In the above version, we assumed that the interest rate in each time period is a constant \( i \% \). This is generally not the case, and we instead have to look up the Yield curve in order to determine the appropriate interest rate to use for each time period.

Say that the yield rate at time \( t \) is \( y _ t \% \). Then, the present value of the bond is:

\[ \small PV = \frac{ c\% $P } { ( 1 + y_1 \% ) ^ 1 } + \frac{ c\% $P } { ( 1 + y_2 \% ) ^ 2 } + \frac{ c\% $P } { ( 1 + y_3 \% ) ^ 3 } + \ldots + \frac{ c\% $P } { ( 1 + y_{T-1} \% ) ^ {T-1} } + \frac{ c\% $P + $P} { ( 1 + y_T \% ) ^ T }. \]

There is often no simple way to find this sum, and we typically enter the values into a spreadsheet to determine the theoretical price of the bond.

Finally, in this version, we let the coupon rate vary. Say that the coupon rate at time \( t \) is \( c _ t \% \). Then, the present value of the bond is

\[ \small PV = \frac{ c_1\% $P } { ( 1 + y_1 \% ) ^ 1 } + \frac{ c_2 \% $P } { ( 1 + y_2 \% ) ^ 2 } + \frac{ c_3\% $P } { ( 1 + y_3 \% ) ^ 3 } + \ldots + \frac{ c_{T-1}\% $P } { ( 1 + y_{T-1} \% ) ^ {T-1} } + \frac{ c_T \%$ P + $P} { ( 1 + y_T \% ) ^ T }. \]
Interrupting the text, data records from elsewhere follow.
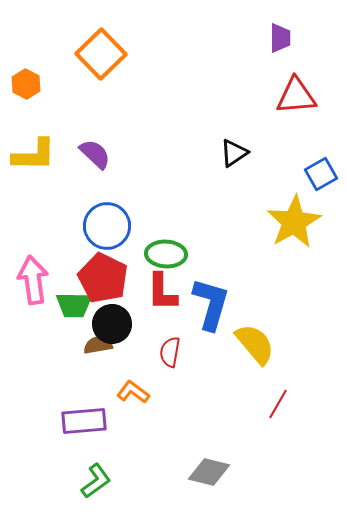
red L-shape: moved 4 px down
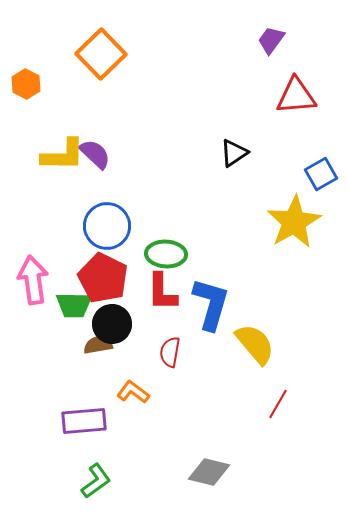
purple trapezoid: moved 9 px left, 2 px down; rotated 144 degrees counterclockwise
yellow L-shape: moved 29 px right
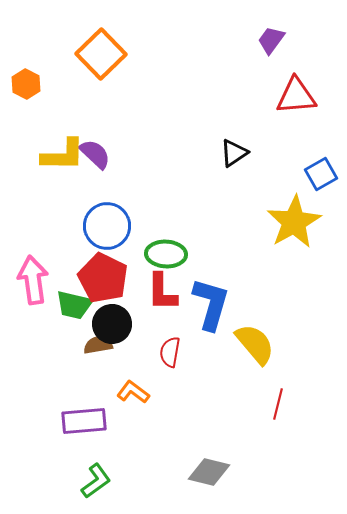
green trapezoid: rotated 12 degrees clockwise
red line: rotated 16 degrees counterclockwise
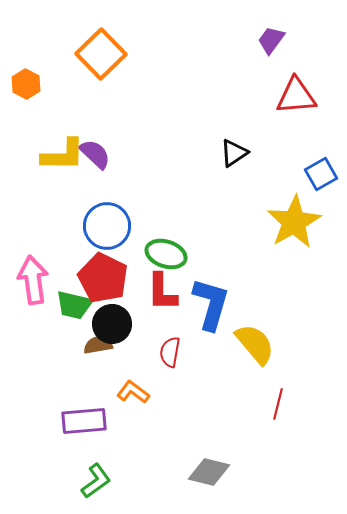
green ellipse: rotated 15 degrees clockwise
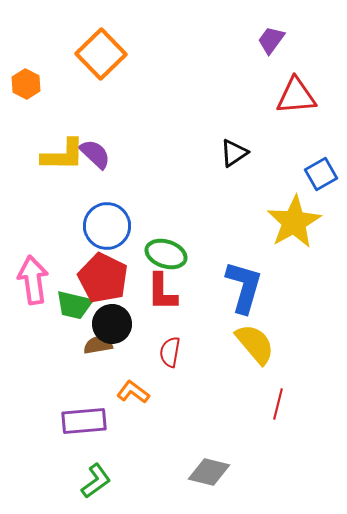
blue L-shape: moved 33 px right, 17 px up
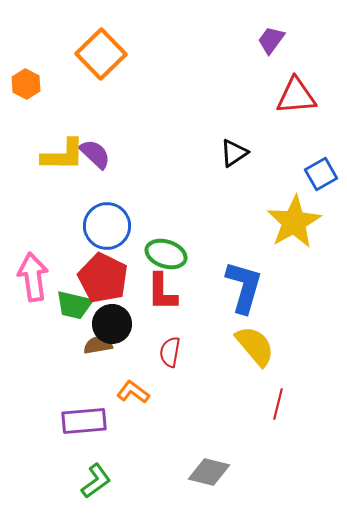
pink arrow: moved 3 px up
yellow semicircle: moved 2 px down
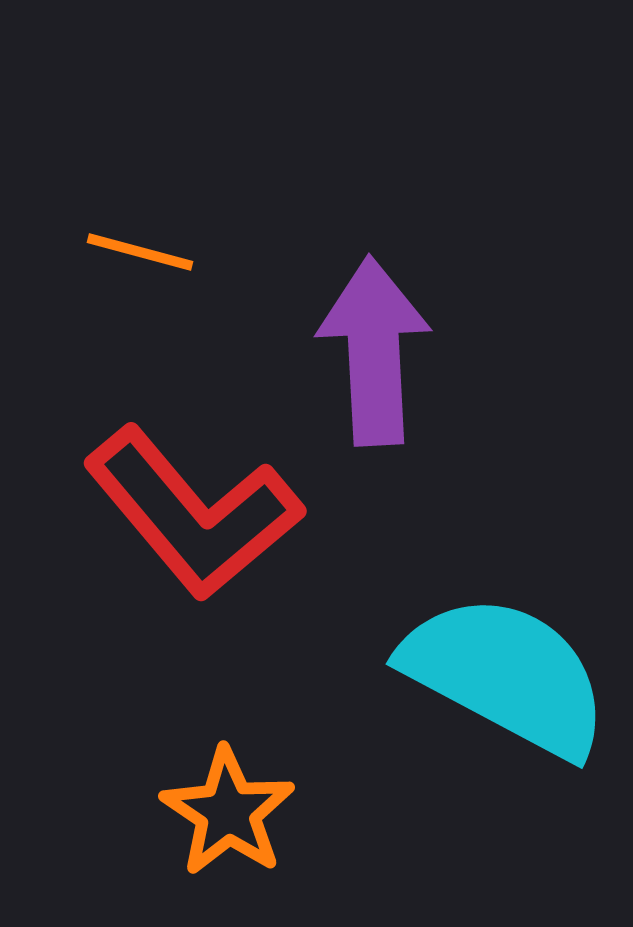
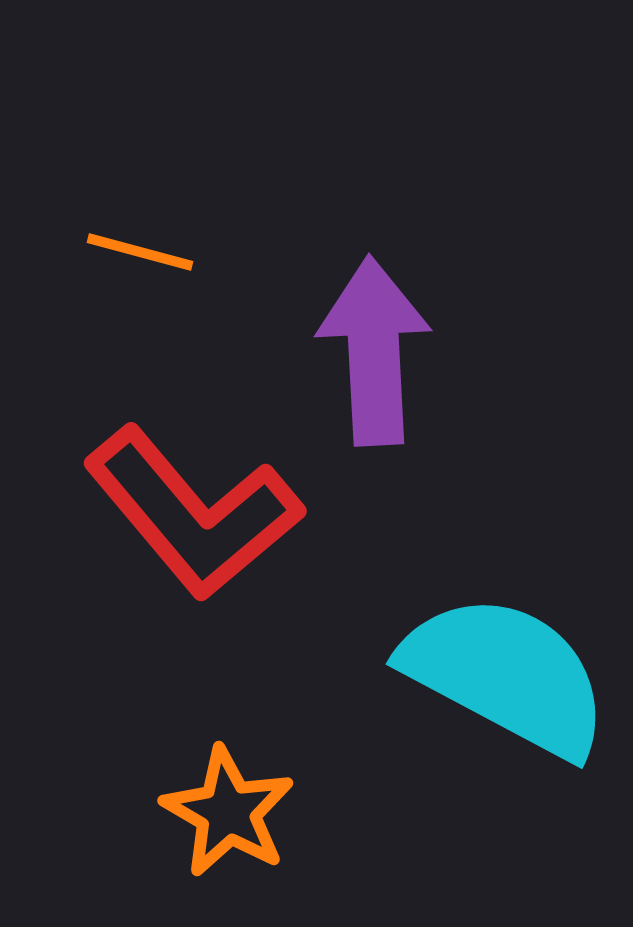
orange star: rotated 4 degrees counterclockwise
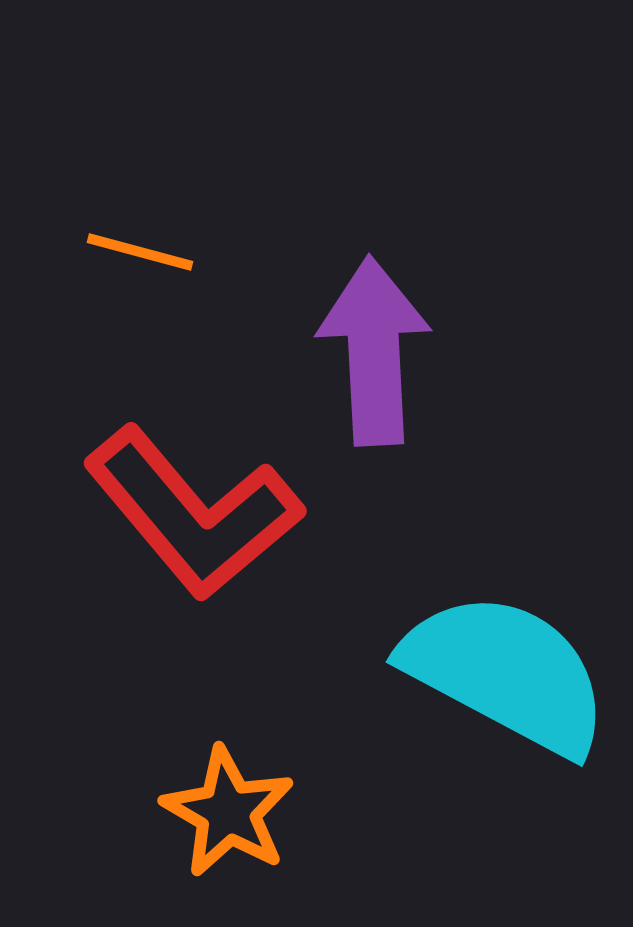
cyan semicircle: moved 2 px up
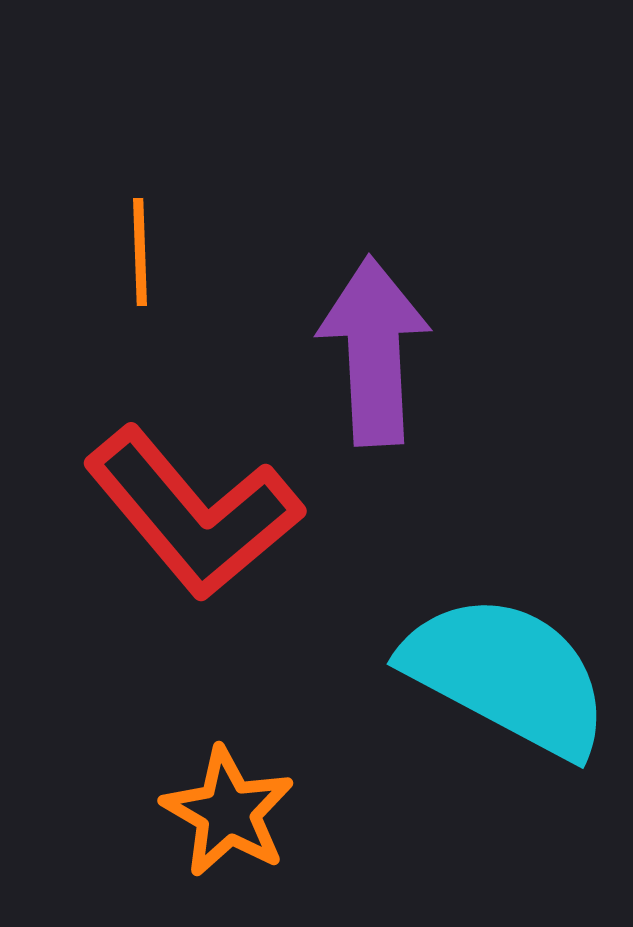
orange line: rotated 73 degrees clockwise
cyan semicircle: moved 1 px right, 2 px down
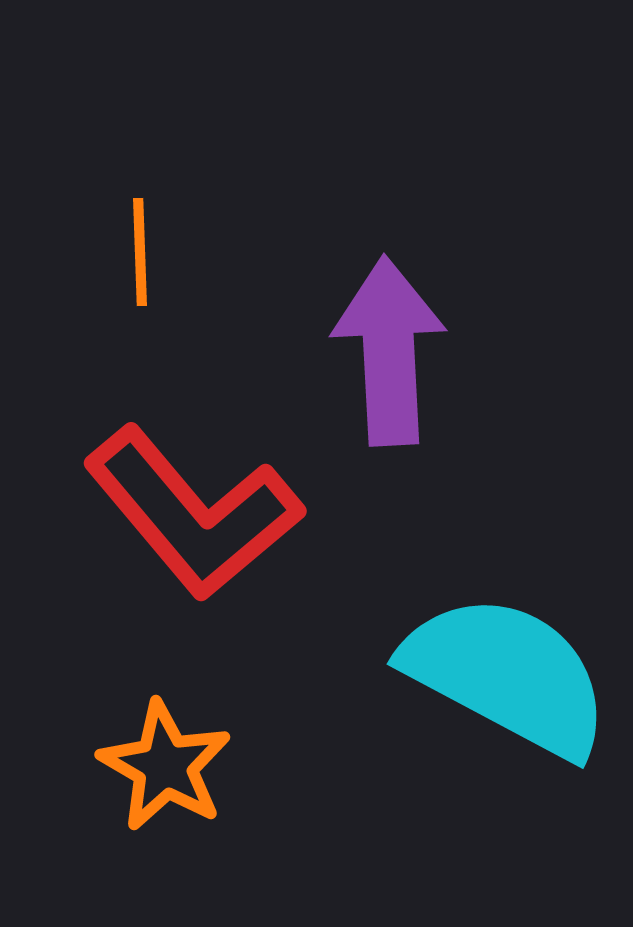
purple arrow: moved 15 px right
orange star: moved 63 px left, 46 px up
Similarly, there is no simple formula for this sum, even for the most common case where the coupon rate is tied to the yield rate.

See Bond Prices for more details.

In the above, we made the assumption that each of these payments will be made. As it is possible for a bond issuer to default on their payments, we should also also account for that probability, and update the payments in each of the time periods \(t\).

In practice, the price of a bond would correlate with the price of other similar liquid instruments or benchmarks. This is known as relative valuation, where the credit rating of the bond will also be taken into consideration.